Underground pipes, secret weighing scales and fake computer read outs allowed 170,000 tonnes of fish worth around £63 million to be landed and sold outside of the European quota system from the three premises.

Fisheries officers had long suspected that over quota fish were being landed illegally at some of Scotland’s eight pelagic fish factories.

However it was only when they hired financial experts KPMG to examine the companies’ accounts and compare them to the notified landings that they put two and two together.

After studying the figures from 1 January 2002 to 28 March 2004, they found that Shetland Catch – Scotland’s largest fish factory – and Fresh Catch could not justify their earnings from the landings they had declared.

On 27 September 2005 fisheries officers backed up by police searched the two factories under warrant. The following May they raided Alexander Buchan’s premises after another alert from KPMG.

There followed a massive investigation dubbed Operation Trawler, which involved a basic team of 24 police officers from based in Inverness, Aberdeen and Lothian and Borders, along with members of the Scottish Crime and Drugs Enforcement Agency.
They were joined by four British Sea Fishery Officers all working full time on this case, pulling in extra support as required.

Officers of the court were also involved, as were the country’s electronic scanning and money laundering units.

Suspects were interviewed for at least a whole day, and often substantially longer.

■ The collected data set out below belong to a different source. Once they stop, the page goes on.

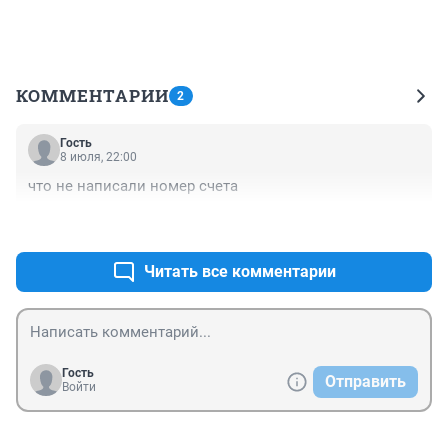
КОММЕНТАРИИ
2
Гость
8 июля, 22:00
что не написали номер счета
+0
–0
Читать все комментарии
Гость
Отправить
Войти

A total of 20,000 productions were gathered as evidence for the eventual court case, with enquiries stretching the length and breadth of the UK and as far afield as Norway.

The scales which were rigged to give out two readings, one false one for the fisheries inspectors, and one accurate one for the company, the fishing boat and the agent.

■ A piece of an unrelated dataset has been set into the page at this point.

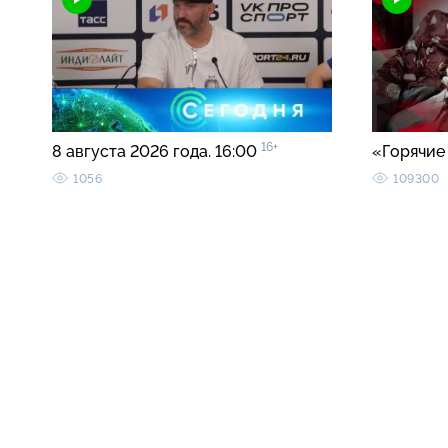
16+
8 августа 2026 года. 16:00
«Горячие
1056
109300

What the investigators found at Shetland Catch was a set of rigged scales that could be manipulated to give out false readings.

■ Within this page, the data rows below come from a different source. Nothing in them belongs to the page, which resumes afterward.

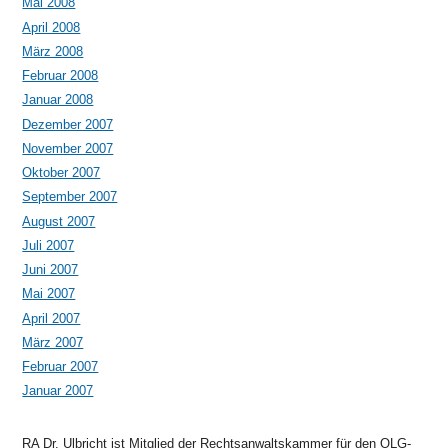
Mai 2008
April 2008
März 2008
Februar 2008
Januar 2008
Dezember 2007
November 2007
Oktober 2007
September 2007
August 2007
Juli 2007
Juni 2007
Mai 2007
April 2007
März 2007
Februar 2007
Januar 2007
RA Dr. Ulbricht ist Mitglied der Rechtsanwaltskammer für den OLG-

A reduced reading was displayed on a computer screen visible to fisheries officers when they inspected the premises, while a correct reading was displayed on a computer in the factory loft.

The screen in the engineer's workshop that revealed the true figure of what had been landed.

A further screen displaying the correct reading was based in an engineer’s workshop well away from the main building. Only two people had access to this workshop.

Other systems were used in Peterhead where Fresh Catch had a method of diverting fish through pipes to avoid weighing scales altogether, while Alexander Buchan had a second conveyor belt that took the undeclared fish.

The investigation discovered that the skippers and the factories would contact each other by phone while the boat was still at sea, deciding between them how much of the catch would be declared and agree a price. The skipper would then record the agreed “official” figure in his log book.

This lower figure would be backed up when the skipper submitted his landing declaration within 48 hours of coming ashore, and when the factory issued a sales note.

The third element in the network were the fishing agents, including Lerwick’s LHD Ltd, when they invoiced the factory for the fish.

The agents had three methods of invoicing. Firstly they simply submitted two invoices, one matching the declared landing and the second correct invoice being marked secret.

This was replaced by inflating the price per tonne so the smaller amount of fish appeared on the invoice, but the total value of the actual catch was covered. 

The third method involved what was called the “Japanese bonus”, ostensibly to pay for good quality fish, when in fact it was to disguise the true size of the landing.

Shetland Catch has admitted its involvement in illegal landings between 1 January 2002 and 19 March 2005, and is expected to be sentenced next month.

Six more Scottish skippers await sentences for landing fish at Shetland Catch and the two other factories, as does Fresh Catch for their involvement. A further four north east skippers are facing prosecution for similar offences, who cannot be named for legal reasons.